1 Abbott Street, Nashua, NH

The Abbot-Spalding House, owned and operated by the Nashua Historical Society, is one of the area’s most prominent examples of Federal period architecture, albeit with substantial early 20th-century Colonial Revival alterations. The house was built for business leader Daniel Abbot (1777–1853) who served as first president of both the Nashua and Lowell Railroad and the Wilton Railroad, and was Nashua Bank’s first president. Known as “the Father of Nashua,” Abbot was co-founder of the Nashua Manufacturing Company, Nashua’s first lawyer, and served as president of the Hillsborough County Bar Association.

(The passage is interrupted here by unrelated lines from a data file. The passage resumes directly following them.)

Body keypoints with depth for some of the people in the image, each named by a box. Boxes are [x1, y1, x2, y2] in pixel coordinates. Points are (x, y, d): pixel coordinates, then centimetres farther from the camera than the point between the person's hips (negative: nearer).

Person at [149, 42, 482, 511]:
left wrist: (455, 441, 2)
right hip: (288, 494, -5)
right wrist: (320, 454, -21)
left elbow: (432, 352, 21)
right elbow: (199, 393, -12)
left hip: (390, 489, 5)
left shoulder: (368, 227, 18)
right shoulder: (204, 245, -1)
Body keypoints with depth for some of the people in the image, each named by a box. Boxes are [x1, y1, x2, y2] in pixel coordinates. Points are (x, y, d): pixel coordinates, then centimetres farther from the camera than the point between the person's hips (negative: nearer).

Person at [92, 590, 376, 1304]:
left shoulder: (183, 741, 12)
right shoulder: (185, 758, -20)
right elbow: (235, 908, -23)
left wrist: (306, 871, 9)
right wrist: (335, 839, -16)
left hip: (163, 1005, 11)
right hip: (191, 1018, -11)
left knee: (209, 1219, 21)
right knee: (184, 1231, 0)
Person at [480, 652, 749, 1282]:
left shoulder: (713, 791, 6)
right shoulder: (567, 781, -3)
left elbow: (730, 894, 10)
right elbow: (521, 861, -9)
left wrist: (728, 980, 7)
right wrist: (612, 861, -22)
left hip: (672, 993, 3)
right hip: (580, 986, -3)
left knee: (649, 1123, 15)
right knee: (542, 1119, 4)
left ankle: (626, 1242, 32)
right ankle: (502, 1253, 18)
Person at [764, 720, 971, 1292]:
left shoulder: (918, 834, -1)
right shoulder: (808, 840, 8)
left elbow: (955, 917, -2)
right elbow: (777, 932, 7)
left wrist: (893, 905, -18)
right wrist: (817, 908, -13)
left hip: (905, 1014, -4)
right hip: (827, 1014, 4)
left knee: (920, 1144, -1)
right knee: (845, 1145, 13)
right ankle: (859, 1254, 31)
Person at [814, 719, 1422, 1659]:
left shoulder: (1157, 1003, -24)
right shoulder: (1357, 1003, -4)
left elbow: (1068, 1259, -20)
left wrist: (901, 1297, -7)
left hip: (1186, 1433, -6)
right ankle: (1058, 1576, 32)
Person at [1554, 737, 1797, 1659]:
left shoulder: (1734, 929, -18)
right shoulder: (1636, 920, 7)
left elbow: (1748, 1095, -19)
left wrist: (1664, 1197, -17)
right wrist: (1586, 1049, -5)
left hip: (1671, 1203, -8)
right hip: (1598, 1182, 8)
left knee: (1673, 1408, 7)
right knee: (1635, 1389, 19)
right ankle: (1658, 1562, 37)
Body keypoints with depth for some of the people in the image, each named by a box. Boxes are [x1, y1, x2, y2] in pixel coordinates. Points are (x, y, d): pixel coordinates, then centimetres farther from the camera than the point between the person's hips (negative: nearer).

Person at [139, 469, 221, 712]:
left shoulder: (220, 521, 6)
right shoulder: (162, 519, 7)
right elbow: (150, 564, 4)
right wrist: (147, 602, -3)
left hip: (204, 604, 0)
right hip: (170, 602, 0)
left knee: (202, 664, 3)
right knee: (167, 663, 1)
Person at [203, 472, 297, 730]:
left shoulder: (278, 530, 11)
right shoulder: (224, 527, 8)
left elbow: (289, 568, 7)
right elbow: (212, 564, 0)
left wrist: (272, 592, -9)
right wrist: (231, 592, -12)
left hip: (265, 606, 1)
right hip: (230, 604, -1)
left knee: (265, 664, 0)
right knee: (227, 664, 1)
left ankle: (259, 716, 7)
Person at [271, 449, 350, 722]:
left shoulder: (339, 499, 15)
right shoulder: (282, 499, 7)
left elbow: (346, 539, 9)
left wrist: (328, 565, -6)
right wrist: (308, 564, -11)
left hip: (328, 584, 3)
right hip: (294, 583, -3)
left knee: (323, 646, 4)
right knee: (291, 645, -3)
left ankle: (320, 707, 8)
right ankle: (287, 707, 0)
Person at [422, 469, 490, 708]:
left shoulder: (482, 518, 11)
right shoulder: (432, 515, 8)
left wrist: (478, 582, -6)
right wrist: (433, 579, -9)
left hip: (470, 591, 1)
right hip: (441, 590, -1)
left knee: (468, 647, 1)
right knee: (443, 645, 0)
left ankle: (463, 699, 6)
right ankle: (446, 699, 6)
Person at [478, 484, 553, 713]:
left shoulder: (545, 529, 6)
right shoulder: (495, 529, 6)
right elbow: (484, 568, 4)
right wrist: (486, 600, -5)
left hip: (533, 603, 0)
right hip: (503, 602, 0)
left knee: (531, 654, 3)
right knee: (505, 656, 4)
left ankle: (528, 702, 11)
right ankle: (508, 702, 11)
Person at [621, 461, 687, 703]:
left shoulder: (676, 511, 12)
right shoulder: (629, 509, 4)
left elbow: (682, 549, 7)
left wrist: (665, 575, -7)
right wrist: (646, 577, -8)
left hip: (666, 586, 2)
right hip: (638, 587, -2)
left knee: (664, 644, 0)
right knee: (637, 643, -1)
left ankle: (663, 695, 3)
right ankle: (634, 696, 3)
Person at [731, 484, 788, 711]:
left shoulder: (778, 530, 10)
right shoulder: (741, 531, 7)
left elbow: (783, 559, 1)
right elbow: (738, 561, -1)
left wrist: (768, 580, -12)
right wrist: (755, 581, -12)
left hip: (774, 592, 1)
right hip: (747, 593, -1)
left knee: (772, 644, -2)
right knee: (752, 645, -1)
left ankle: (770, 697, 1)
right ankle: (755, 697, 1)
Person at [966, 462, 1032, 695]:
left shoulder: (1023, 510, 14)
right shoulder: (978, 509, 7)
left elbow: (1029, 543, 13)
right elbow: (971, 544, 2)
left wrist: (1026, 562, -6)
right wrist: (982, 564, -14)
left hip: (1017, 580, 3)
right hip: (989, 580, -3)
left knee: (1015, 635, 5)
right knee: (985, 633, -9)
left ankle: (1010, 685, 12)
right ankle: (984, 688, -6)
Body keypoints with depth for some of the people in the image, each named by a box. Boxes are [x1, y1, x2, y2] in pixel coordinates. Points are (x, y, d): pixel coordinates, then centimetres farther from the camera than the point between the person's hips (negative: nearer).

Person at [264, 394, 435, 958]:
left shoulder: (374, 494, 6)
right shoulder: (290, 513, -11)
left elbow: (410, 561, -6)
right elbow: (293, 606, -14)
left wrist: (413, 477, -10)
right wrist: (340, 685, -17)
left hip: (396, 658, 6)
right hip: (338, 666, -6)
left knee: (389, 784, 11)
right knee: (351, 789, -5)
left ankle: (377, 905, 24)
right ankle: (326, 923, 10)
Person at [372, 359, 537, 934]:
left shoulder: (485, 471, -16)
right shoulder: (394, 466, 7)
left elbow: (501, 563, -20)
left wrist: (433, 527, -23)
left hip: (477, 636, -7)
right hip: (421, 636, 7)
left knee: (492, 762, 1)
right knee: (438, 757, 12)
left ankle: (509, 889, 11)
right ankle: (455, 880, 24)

Home to Abbot until his death in 1853, the house passed to his daughter and then to George Perham, who modernized it so that its appearance was in keeping with its Victorian neighbors. Upon Perham’s death in 1891, the house was briefly owned by Reverend Henry Lessard before being purchased in 1905 by William Edward Spalding (1850–1910). Spalding, who served as a vice president of the First National Bank, was a ward representative, city treasurer, and a member of various city organizations.

Spalding’s daughter, Sylvia, sold the house to the Nashua Historical Society in 1978, stipulating she be allowed to live there for the remainder of her life. Upon her death in 1984, she bequeathed the contents of the house to the historical society.